音楽と猫が好きな介護職員の日々の記録。音楽や猫が好きな方、介護関係の仕事をしている方に読んでいただければ幸いでしょう。

女生徒(太宰治)

2009-04-29 02:02:32 | 読 書
 新潮文庫「走れメロス」の中の短編で、女生徒の独り言のような形で文章が続いていきます。これを書いたときの太宰は30歳。30歳の男が、女学生の口調で文章を書いているという光景を想像すると…… ちょっとコワイですか。でも、ぼくは彼の気持ちが少しわかるというか、似たような経験があります。

 昨年、学校の課題でロアルド・ダールの「アンブレラ・マン」という短編を訳しました。その主人公(語り手)が12歳の女の子で、その女の子の口調で文章を作っていく。これが意外に快感。「オ、オレって、けっこうかわいい」とか思いながら(笑)、自分が女の子になったような錯覚に陥るのです。

 「人間失格」くらいしか読んだことのない人におススメです。太宰のイメージが少し変わるでしょう。

 太宰治 女生徒

歴史をかえた誤訳(鳥飼玖美子)

2009-04-14 02:27:46 | 読 書
 著者は、NHKの語学番組にも出演していたので、ご存じの方も多いかもしれません。誤訳には、「純粋な」誤訳と「意図的な」誤訳とがあるそうです。特に印象に残ったのは、60年代にジョーン・バエズという女性フォーク歌手が来日した際、ベトナム戦争を非難するような発言をしたらしいのですが、それを意図的に「隠した」というエピソード。CIAを名乗る米国人から圧力がかかったとか(笑)。現在では、まず考えられないことですよね。

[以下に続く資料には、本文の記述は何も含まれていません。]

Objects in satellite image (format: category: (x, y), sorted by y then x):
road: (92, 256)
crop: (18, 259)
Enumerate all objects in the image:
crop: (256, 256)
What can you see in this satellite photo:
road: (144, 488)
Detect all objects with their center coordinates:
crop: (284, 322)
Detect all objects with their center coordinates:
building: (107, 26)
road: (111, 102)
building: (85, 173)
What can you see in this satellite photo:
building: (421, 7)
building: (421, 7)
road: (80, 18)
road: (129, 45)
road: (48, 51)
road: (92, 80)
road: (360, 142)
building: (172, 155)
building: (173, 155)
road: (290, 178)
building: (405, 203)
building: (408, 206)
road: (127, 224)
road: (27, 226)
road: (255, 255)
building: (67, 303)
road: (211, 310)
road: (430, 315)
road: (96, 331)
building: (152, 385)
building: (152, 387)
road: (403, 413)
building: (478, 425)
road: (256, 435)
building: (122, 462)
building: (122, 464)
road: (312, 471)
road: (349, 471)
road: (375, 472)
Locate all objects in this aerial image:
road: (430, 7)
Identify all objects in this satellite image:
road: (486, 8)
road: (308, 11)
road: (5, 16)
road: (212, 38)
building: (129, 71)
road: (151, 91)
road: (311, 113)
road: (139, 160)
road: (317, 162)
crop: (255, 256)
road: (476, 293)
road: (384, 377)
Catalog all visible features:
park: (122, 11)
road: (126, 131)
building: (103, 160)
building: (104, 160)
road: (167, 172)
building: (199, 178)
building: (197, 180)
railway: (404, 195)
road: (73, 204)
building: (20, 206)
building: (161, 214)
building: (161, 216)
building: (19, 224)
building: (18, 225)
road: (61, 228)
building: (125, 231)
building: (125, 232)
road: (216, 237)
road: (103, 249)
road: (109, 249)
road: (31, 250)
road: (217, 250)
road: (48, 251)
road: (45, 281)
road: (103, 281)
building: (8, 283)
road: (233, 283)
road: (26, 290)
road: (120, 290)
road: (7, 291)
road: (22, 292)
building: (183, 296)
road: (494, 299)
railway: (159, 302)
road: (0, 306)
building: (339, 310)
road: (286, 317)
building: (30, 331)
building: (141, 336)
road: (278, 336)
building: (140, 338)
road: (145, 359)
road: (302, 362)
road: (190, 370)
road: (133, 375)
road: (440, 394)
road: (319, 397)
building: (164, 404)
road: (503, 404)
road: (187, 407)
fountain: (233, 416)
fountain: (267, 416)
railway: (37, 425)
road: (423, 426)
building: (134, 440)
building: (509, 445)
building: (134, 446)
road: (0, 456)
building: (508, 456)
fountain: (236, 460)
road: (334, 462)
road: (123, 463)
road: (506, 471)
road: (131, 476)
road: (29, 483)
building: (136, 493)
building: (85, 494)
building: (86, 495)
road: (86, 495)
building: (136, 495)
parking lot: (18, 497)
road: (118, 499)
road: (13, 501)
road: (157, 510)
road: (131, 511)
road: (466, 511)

 もともと同時通訳をやっていた人なので、翻訳の話より通訳の話の方が多い。ちなみに、同時通訳の場合、「おおざっぱに言って翻訳の30倍のスピードの処理能力が必要」だそうです(苦笑)。ぼくにはとても無理。今さら通訳になる気は全くありませんが。「訳す」という行為は共通なので、翻訳の参考になることもあちこちに書かれています。

 目 次
 序 章 誤訳はなぜ起きるのか
 第一章 歴史を変えた言葉
 第二章 外交交渉の舞台裏
 第三章 ねじ曲げられた事実
 第四章 まさかの誤訳、瀬戸際の翻訳
 第五章 文化はどこまで訳せるか
 第六章 通訳者の使命

 一章と二章は、歴史的、政治的な内容なので、ちょっと難しくて読みにくい。三章以降は少しわかりやすくなります。「オーク」の話とか。オークという樹木は「樫」と訳されることが多いのですが、これはそもそも誤訳で、いつ誰がどのような理由でそう訳したのか、いまだに不明だそうです。ウサギの目の色の話とかもあります。六章には、通訳者の倫理(あるべき姿)、歴史などが述べられています。

 (新潮社OH!文庫・2001年5月10日初版)

 鳥飼玖美子

ぼくは本屋のおやじさん(早川義夫)

2009-04-13 15:19:53 | 読 書
 この本の著者は、昔(40年くらい前)「ジャックス」というバンドをやっていた。今では伝説のロック・バンドになっている。GS(グループサウンズ)全盛期に、ドアーズのような、重く暗い曲を作っていた。本人はあまり思い出したくないそうだ。あっさりと引退し、本屋さんになった。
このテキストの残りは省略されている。